On the other hand, ‘precocious’ learners (whom research suggests will most often settle into the ‘normal’ range later on in life) don’t have to struggle under the burden of the falsely inflated expectations that competitive environments can impose on them.

This form of education works best if the key adults in the child’s life can put aside their fears and trust the child 100%.

Even “subtly” trying to steer the child, “encouraging” them to consider activities that you feel are valuable, or are worried about, can act as damaging sabotage.

All crucial educational materials will be freely available at/via the democratic learning centre, and your child will know well how to access them and how to get help when needed.

The child who loves you wants to please you. Trying to do what you want and expect, undermines their innate ability to follow their own best interests. It causes self-doubt.

No imposed goal is ever as powerful a learning tool as tackling a goal that is passionately one’s own.

The child who tries to work on reading or maths or their tennis serve in order to please you, is more likely to fail and lose confidence.

Even where they succeed, their success is for you – not their own empowering triumph.

The child who tackles these tasks only once fully ready and passionately keen to do so, is likely to succeed and be further empowered by that self-driven success.

Just as your child learned to talk and walk, they will learn to read and count.

Just as some children learn to walk at 8 months and others at 18 months, some children learn to read at 4 and others at 14. Most fall somewhere in between. If they are supported in true natural learning, almost all will have evened out well before they are 18.

If your child had genuine trouble learning to walk and talk, then yes, perhaps they may also need specialist help in learning to read and count.

But for most children, the most powerful education comes from complete responsible freedom to explore and develop their own abilities in a rich (and richly social) educational environment.

Please be assured that in this democratic learning centre, the child in your life will have exactly that.

The outcome is a confident and capable person, vs a standardised test score.

There are no tests or exams in democratic education, nor even external ‘qualitative evaluations’ common in progressive education. There are only those self-imposed goals which the learner may sometimes set for their own feedback and growth – which may or may not be visible to the outside observer.

This can be very hard for parents who need reassurance: There is no objective, standardised way to evaluate a child’s progress. There is only the child’s growing sense of confidence and mastery.
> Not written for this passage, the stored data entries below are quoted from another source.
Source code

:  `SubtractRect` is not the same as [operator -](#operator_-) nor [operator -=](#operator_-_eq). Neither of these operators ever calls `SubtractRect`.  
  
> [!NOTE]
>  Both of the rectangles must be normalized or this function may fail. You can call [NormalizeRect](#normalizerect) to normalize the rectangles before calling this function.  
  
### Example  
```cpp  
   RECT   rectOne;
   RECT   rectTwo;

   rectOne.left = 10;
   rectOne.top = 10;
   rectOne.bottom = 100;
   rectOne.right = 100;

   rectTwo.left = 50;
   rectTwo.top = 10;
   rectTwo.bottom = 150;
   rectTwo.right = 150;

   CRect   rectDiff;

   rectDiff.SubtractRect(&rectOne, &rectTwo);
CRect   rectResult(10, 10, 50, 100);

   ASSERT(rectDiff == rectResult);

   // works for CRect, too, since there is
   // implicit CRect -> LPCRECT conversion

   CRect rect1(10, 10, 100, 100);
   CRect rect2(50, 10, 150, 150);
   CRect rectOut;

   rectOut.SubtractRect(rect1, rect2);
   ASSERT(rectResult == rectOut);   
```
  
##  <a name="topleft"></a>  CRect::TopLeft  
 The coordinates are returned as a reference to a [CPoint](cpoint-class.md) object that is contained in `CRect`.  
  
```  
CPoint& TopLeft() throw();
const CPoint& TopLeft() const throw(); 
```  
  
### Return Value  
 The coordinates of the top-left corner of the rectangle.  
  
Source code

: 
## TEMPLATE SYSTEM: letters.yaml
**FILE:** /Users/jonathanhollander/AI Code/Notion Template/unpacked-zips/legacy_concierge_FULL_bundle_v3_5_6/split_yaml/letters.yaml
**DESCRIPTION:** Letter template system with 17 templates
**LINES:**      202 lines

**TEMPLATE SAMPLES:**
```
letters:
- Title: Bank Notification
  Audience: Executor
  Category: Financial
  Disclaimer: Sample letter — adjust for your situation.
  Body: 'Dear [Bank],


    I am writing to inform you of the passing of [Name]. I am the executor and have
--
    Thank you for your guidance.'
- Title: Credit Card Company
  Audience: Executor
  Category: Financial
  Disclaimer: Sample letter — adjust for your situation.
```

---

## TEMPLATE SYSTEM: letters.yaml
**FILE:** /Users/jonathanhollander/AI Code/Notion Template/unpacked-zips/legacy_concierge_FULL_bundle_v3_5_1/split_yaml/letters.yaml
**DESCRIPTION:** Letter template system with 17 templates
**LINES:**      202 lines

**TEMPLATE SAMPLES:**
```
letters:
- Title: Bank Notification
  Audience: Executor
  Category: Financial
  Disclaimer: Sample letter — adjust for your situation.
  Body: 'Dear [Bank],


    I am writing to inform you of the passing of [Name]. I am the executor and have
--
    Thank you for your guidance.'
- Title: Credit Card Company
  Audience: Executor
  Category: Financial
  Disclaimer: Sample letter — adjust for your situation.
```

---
Many tertiary institutions have already realised that this kind of student is actually more likely to cope with advanced studies and career demands, and in places where many such learners have already graduated, learners are increasingly able to access tertiary courses even without any kind of final certificate.

Those learners who do choose to, are free to sign up for any kind of external standardised certificate at any point they choose. They will be supported in this personally chosen endeavour as in every other.

There is a vast quantity of research and literature to support the statements made here.